The Four Emotions of a Pandemic.

Let me start by saying this is not a formula nor is it a progression. It is an observation. We are all experiencing this pandemic, but in different ways and at different times. I don’t know that something like this has ever happened in our history. With a global economy and the internet this pandemic is felt from one side of the world to the other.

What will today hold?

            I have noticed that we cycle through four emotions as we process this pandemic. We cycle through one of four emotions: grief, anxiety, anger or acceptance. You will not encounter any of these emotions on the same day as your spouse, children, or whomever you are on lockdown with. We are all cycling through these emotions on different days at different times.

1. Grief

             We mourn the life we had before this happened. We grieve for what is to come and what will the future hold? How different will it be? What will our new normal look like? All the things that didn’t happen: trips we had planned, sports our kids should’ve played, ending the school year at home instead of at school, weddings, graduations, etc., the list is endless.

There is also the grief of loss for those that are losing people to this virus. Many of us are watching those we love risk their lives on a daily basis to provide and care for others.

Allow yourself to mourn this my friends. There is grief in dreams unfilled and plans that never happen. There is also the heartbreak of loss and people you love taken in ways you never could’ve imagined. It is heartbreaking and we should be heartbroken. 

2. Anxiety

           When will this end? Will I get the virus? What will today hold? I am scared for tomorrow? Things seem to be spiraling out of control and at a rapid pace. Our world seems to be unraveling one moment at a time. Many of my friends who have never struggled with anxiety feel its’ grip. The fears of financial ruin, loss of jobs, the threat of the virus, the possibilities seem to be endless. We have lost the comfort of predictability. All sense of control has vanished in an instant. A rhythm we relied on has been pulled right out from under us. What I do know is living in the present instead of the future can curb our anxiety. The more I fix my focus on the now instead of what could be the less my fears seem to take control. One moment at a time. One hour at a time. One day at a time. 

3. Anger

             Why is this happening? How did this happen? I’m tired of every day seeming the same. I don’t want to cook another meal. I don’t want to clean the kitchen for the millionth time. I’d like to get dressed and actually go somewhere. I want to go on a date with my spouse. I want my children to have time with their friends. I want to spend time with my parents. This isn’t fair. We have a right to be angry my friends, but we all know staying angry never leads to anything good. In fact if we don’t bring our anger to God in prayer or release our anger in exercise, our anger can quickly turn to depression.

4. Acceptance.

            There are those rare days (and maybe hours), that we believe we can handle it. We can cook another meal. We can clean the kitchen again. We can take that walk down the same path. We tell ourselves this too will pass. We are spending more time with family than ever before. We are exercising on a regular basis. We have hope that things will get better.

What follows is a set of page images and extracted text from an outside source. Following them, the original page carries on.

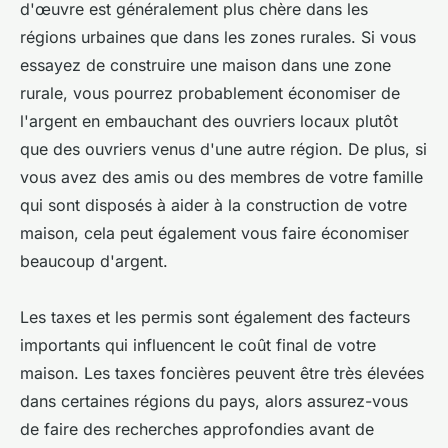
d'œuvre est généralement plus chère dans les
régions urbaines que dans les zones rurales. Si vous
essayez de construire une maison dans une zone
rurale, vous pourrez probablement économiser de
l'argent en embauchant des ouvriers locaux plutôt
que des ouvriers venus d'une autre région. De plus, si
vous avez des amis ou des membres de votre famille
qui sont disposés à aider à la construction de votre
maison, cela peut également vous faire économiser
beaucoup d'argent.
Les taxes et les permis sont également des facteurs
importants qui influencent le coût final de votre
maison. Les taxes foncières peuvent être très élevées
dans certaines régions du pays, alors assurez-vous
de faire des recherches approfondies avant de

When we have these good days let’s remember what made this day good. Did we watch less TV? Did we engage in less social media? Did we exercise more? Did we talk to a friend? Did we spend more time in the fresh air? Did our day start with a prayer and a quiet time? Did we spend time in God’s Word?

As time progresses and our new normal begins to unfold let’s remember we’re all in this together. We are all navigating a new normal one moment at a time. Let’s show ourselves and our neighbors, kindness, grace, love and most importantly Jesus.